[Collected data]
-- Opening Marker --

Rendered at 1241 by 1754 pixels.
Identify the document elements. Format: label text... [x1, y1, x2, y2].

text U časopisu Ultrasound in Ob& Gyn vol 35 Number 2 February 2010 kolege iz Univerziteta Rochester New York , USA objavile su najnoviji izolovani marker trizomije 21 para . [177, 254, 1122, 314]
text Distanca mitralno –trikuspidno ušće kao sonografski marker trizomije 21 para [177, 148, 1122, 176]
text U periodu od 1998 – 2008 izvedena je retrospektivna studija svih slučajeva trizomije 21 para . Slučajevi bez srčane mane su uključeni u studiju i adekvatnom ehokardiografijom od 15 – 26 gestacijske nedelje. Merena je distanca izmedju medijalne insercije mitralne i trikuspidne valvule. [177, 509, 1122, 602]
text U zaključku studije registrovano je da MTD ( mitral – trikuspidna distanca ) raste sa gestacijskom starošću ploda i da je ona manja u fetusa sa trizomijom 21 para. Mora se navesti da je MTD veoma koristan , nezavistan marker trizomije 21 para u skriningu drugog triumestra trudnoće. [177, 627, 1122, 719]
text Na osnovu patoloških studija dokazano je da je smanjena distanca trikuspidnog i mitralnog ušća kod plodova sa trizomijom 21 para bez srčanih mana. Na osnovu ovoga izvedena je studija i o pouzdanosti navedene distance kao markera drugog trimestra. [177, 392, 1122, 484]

-- Closing Marker --

> _GOAL OF THE EXERCISE_:
Whenever a line above contains "para", copy that line.

> _SOLUTION_:
text U časopisu Ultrasound in Ob& Gyn vol 35 Number 2 February 2010 kolege iz Univerziteta Rochester New York , USA objavile su najnoviji izolovani marker trizomije 21 para . [177, 254, 1122, 314]
text Distanca mitralno –trikuspidno ušće kao sonografski marker trizomije 21 para [177, 148, 1122, 176]
text U periodu od 1998 – 2008 izvedena je retrospektivna studija svih slučajeva trizomije 21 para . Slučajevi bez srčane mane su uključeni u studiju i adekvatnom ehokardiografijom od 15 – 26 gestacijske nedelje. Merena je distanca izmedju medijalne insercije mitralne i trikuspidne valvule. [177, 509, 1122, 602]
text U zaključku studije registrovano je da MTD ( mitral – trikuspidna distanca ) raste sa gestacijskom starošću ploda i da je ona manja u fetusa sa trizomijom 21 para. Mora se navesti da je MTD veoma koristan , nezavistan marker trizomije 21 para u skriningu drugog triumestra trudnoće. [177, 627, 1122, 719]
text Na osnovu patoloških studija dokazano je da je smanjena distanca trikuspidnog i mitralnog ušća kod plodova sa trizomijom 21 para bez srčanih mana. Na osnovu ovoga izvedena je studija i o pouzdanosti navedene distance kao markera drugog trimestra. [177, 392, 1122, 484]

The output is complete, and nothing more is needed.